(Materials provided Opens)

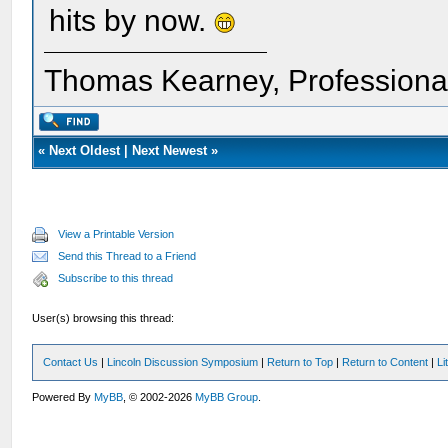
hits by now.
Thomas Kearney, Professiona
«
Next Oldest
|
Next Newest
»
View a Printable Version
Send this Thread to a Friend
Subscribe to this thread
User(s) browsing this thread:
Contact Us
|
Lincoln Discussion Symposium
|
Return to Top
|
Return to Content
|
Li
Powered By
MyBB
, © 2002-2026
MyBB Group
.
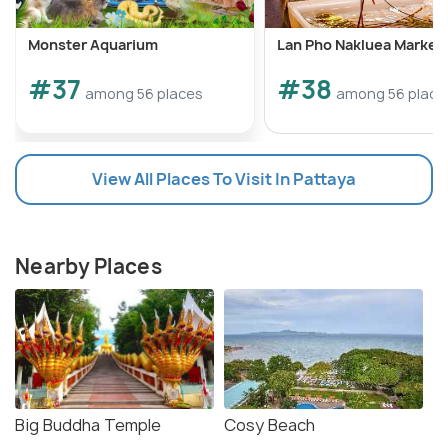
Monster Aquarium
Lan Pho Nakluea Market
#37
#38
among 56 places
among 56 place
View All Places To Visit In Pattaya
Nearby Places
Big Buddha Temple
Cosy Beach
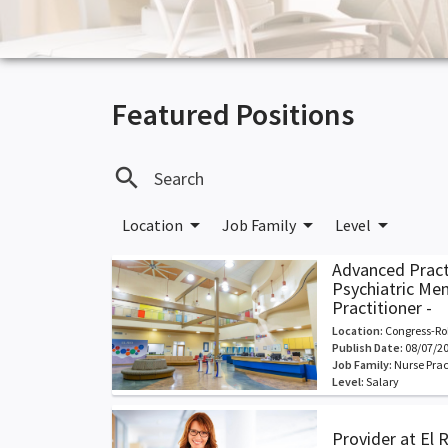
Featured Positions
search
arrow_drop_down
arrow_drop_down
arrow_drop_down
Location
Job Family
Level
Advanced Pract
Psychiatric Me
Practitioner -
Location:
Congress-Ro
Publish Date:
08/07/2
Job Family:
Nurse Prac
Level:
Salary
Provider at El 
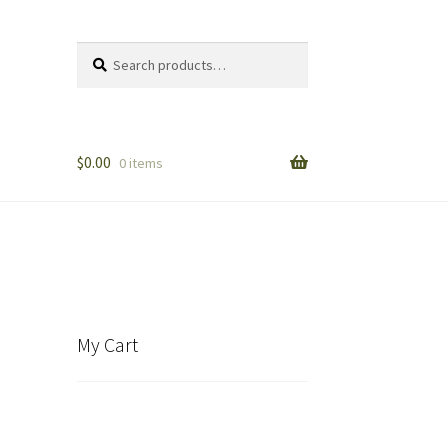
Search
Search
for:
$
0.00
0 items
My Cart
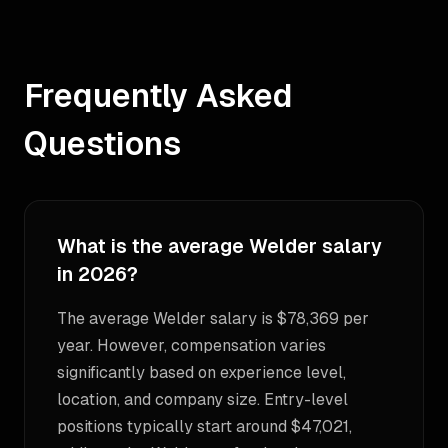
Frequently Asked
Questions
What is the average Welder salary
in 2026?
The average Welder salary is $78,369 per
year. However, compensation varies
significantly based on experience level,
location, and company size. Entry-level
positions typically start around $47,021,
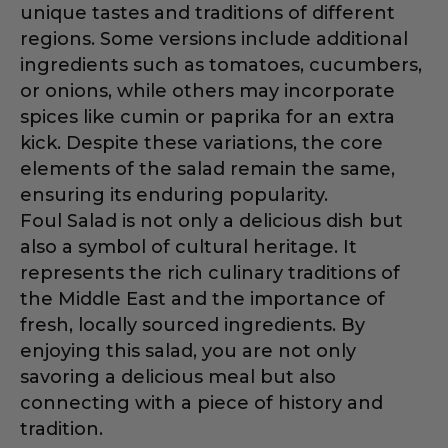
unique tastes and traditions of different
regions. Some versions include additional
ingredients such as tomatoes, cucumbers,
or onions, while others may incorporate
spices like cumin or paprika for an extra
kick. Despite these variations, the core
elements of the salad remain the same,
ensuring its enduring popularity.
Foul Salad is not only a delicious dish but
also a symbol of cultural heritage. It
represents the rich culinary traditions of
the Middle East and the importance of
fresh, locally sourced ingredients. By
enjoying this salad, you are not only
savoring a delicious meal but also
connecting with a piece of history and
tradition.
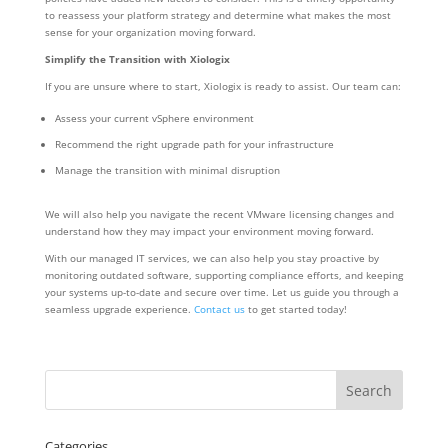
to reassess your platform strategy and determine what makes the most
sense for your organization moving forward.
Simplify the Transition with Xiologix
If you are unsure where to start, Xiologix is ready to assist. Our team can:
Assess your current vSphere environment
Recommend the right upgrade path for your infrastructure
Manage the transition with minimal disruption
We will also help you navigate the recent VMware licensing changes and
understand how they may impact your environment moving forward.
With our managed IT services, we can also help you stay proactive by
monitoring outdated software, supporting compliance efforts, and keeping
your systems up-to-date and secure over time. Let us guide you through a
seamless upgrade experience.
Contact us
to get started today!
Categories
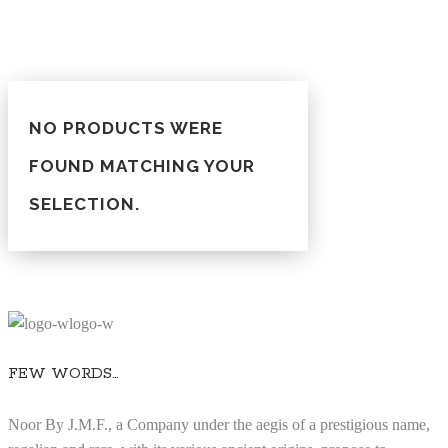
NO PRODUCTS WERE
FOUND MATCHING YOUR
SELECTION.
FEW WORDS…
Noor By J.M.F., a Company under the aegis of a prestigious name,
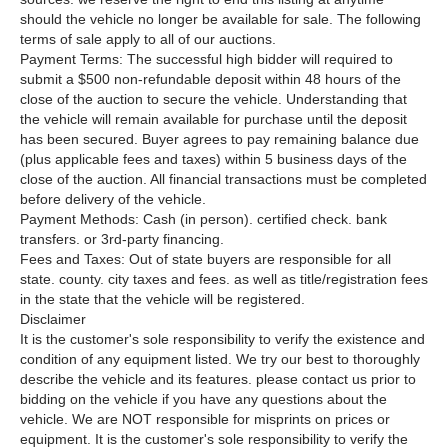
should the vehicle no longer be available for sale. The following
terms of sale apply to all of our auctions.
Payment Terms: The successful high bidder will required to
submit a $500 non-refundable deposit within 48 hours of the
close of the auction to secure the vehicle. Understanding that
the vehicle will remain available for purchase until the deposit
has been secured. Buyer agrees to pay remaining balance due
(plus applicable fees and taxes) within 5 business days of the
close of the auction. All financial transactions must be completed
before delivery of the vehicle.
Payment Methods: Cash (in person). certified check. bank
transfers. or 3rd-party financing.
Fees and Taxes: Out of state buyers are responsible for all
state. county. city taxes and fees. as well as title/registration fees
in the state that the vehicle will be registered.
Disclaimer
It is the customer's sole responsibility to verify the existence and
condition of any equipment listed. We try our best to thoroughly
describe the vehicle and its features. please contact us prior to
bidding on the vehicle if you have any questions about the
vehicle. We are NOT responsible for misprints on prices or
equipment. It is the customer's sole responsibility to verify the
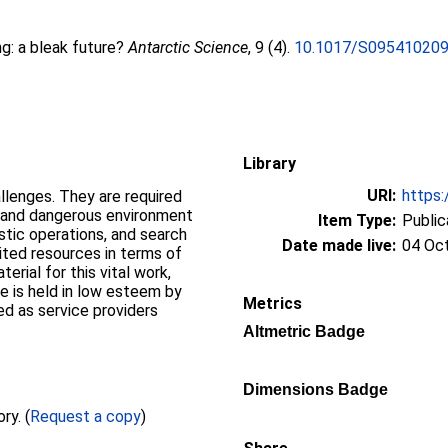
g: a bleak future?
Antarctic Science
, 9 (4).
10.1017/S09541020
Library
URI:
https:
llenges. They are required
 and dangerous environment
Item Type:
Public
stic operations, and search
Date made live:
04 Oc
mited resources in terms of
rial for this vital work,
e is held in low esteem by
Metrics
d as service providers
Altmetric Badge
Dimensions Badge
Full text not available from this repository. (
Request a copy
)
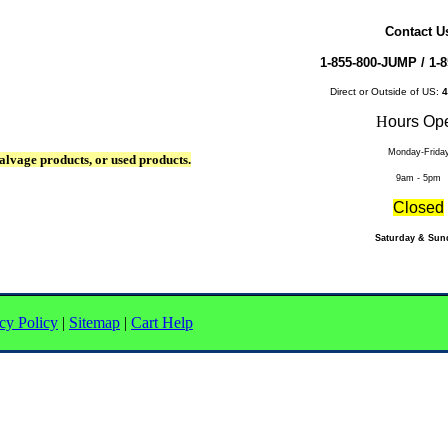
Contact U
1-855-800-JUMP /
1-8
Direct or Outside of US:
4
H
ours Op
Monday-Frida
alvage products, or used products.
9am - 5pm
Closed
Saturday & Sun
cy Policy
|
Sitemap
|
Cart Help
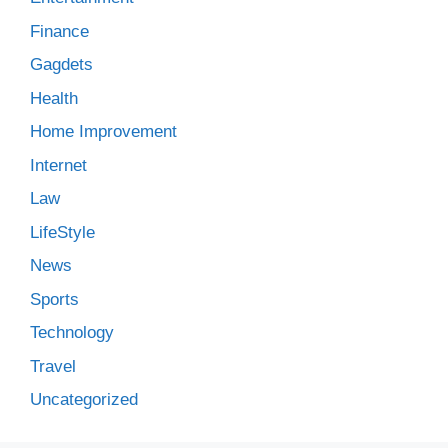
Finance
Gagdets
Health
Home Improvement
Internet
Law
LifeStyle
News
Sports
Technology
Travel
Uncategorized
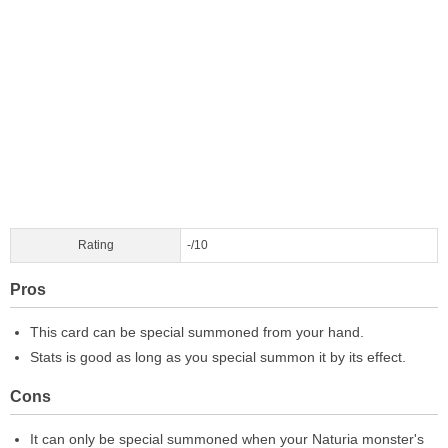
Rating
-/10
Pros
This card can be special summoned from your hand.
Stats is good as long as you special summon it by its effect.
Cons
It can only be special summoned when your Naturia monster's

(Materials provided Closes)
(Materials provided Opens)

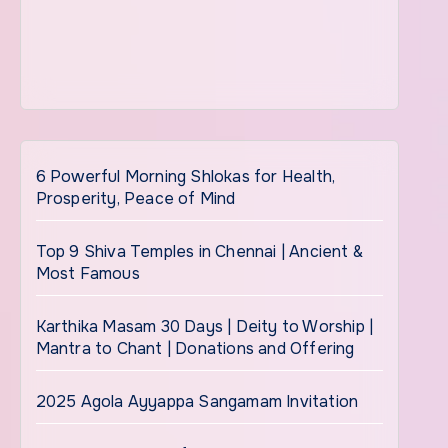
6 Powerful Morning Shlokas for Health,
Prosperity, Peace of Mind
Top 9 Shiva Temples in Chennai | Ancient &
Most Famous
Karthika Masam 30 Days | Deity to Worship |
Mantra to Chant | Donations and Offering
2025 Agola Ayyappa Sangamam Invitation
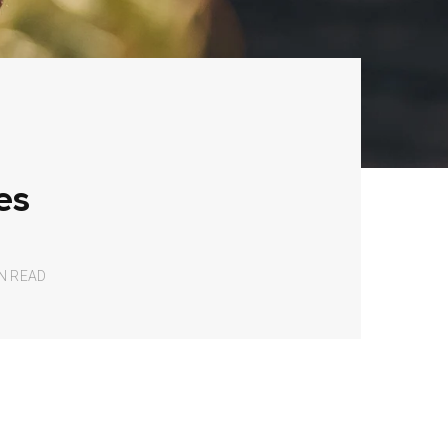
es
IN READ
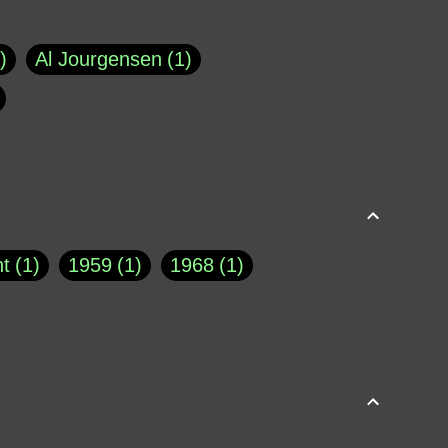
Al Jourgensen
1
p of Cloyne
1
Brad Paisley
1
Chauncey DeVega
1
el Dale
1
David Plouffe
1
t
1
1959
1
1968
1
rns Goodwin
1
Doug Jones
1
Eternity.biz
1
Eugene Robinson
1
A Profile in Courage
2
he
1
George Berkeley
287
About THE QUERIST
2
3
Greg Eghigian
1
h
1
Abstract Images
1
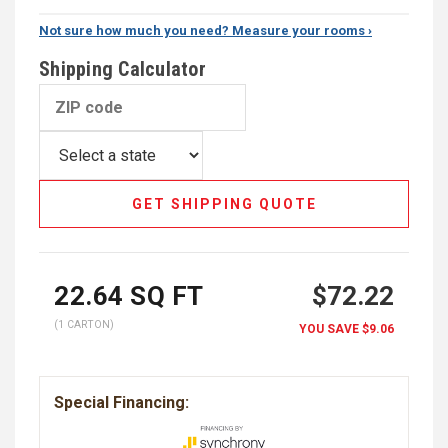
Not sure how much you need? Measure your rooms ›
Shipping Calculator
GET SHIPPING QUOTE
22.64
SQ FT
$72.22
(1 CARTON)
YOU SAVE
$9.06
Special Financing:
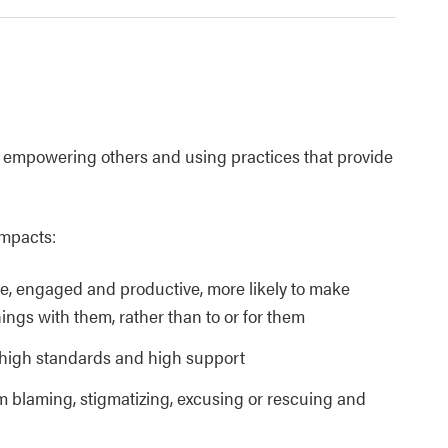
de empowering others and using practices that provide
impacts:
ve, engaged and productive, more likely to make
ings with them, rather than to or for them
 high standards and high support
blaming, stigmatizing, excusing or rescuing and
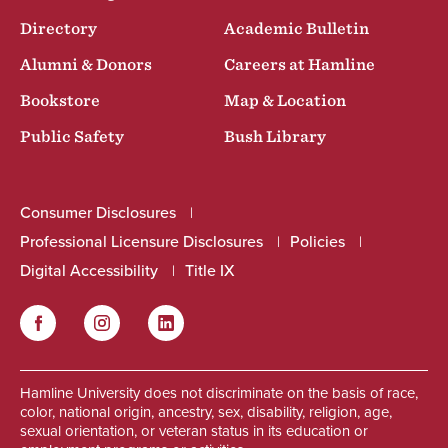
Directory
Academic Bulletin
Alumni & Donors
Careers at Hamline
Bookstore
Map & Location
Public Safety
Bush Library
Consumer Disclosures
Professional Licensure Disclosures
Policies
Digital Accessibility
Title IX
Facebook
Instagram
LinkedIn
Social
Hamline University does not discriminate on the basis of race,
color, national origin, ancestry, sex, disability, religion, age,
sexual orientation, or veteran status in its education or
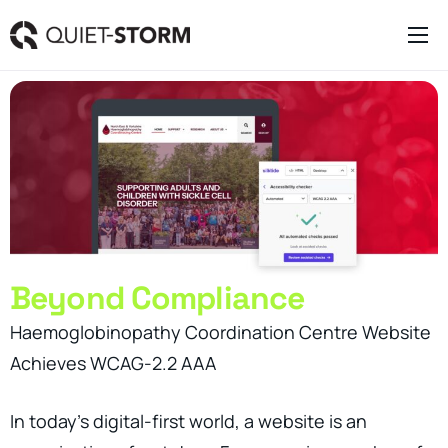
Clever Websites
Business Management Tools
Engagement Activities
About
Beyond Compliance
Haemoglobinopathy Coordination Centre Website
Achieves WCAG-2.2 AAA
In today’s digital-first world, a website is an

(Materials provided Closes)

Work out how many lines of the material contain the word "summoned" and answer with that number only.

2